New York based provider of ETFs, Global X Funds, has launched the Global X US Infrastructure Development ETF.
Designed to track the Indxx US Infrastructure Development Index, the fund holds a basket of companies involved in the maintenance and development of infrastructure projects, including those involved in construction & engineering; the production of materials and composites; the transportation of those materials; and the distribution of heavy machinery.
In 2013, the American Society of Civil Engineers (ASCE) released its quadrennial "Infrastructure Report Card" which gave the US a D+ rating. The cost identified to repair and modernise the nation's infrastructure is estimated to eclipse USD10 trillion by 2040, half of which is currently unfunded.
PAVE invests primarily in companies involved in the construction and development aspects of infrastructure. This differs from some existing infrastructure funds that primarily hold the owners and operators of infrastructure, like utility and energy companies.

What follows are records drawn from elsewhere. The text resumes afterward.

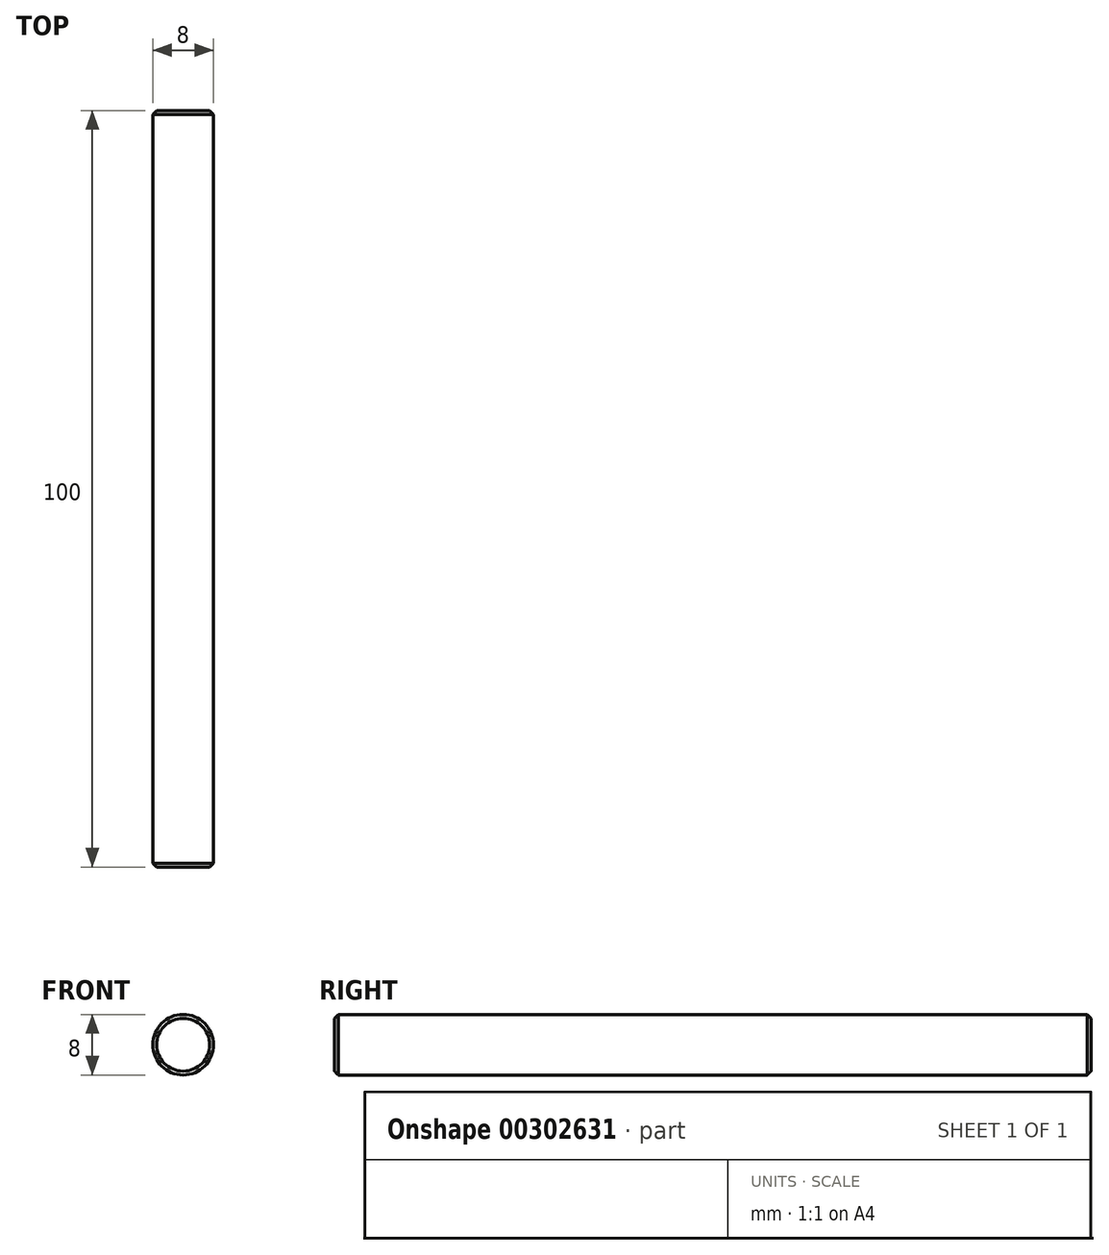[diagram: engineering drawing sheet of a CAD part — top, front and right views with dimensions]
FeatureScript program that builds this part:
annotation { "Feature Type Name" : "Feature", "Feature Type Description" : "" }
export const myFeature = defineFeature(function(context is Context, id is Id, definition is map)
    precondition{}
    {
        {
            var Q0;
            Q0=qCreatedBy(makeId("Front.planeOp"),FACE);
            var sketch = newSketch(context, id + "F0", { "sketchPlane" : qUnion([Q0])});
            skCircle(sketch, "E0", {"center": v(0, 0) * mm, "radius": 4 * mm});
            skSolve(sketch);
        }
        {
            var Q0;
            Q0 = qSketchRegion(id + "F0", true);
            extrude(context, id + "F1", {"entities" : qUnion([Q0]), "depth" : 100 * mm});
        }
        {
            var Q0;
            Q0=makeQuery(id+"F1.opExtrude","CAP_EDGE",EDGE,{"disambiguationData":[OSD([sQuery(id+"F0.wireOp",EDGE,"E0")])],"isStart":true});
            chamfer(context, id + "F2", {"entities" : qUnion([Q0]), "width" : 0.5 * mm, "tangentPropagation" : true});
        }
        {
            var Q0;
            Q0=makeQuery(id+"F1.opExtrude","CAP_EDGE",EDGE,{"disambiguationData":[OSD([sQuery(id+"F0.wireOp",EDGE,"E0")])],"isStart":false});
            chamfer(context, id + "F3", {"entities" : qUnion([Q0]), "width" : 0.5 * mm, "tangentPropagation" : true});
        }
    });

"In the past few years, we've seen the national discourse coming to a bipartisan agreement that the United States needs to heavily invest in rebuilding our national infrastructure. Many strategies, however, are focused on providing exposure to existing infrastructure assets, rather than the companies that should be heavily relied upon to maintain, update, and build new infrastructure projects," says Jay Jacobs, director of research at Global X. "Our focus has always been on bringing products to market that offer investors access to untapped market segments, and PAVE is a continuation of this goal."
PAVE provides exposure to companies that can potentially benefit from both the USD5 trillion in currently funded projects, as well as those that could benefit from additional stimulus. The companies held in PAVE can potentially benefit from private and public spending; from both development of new projects and general upkeep; and over the course of multiyear-long projects.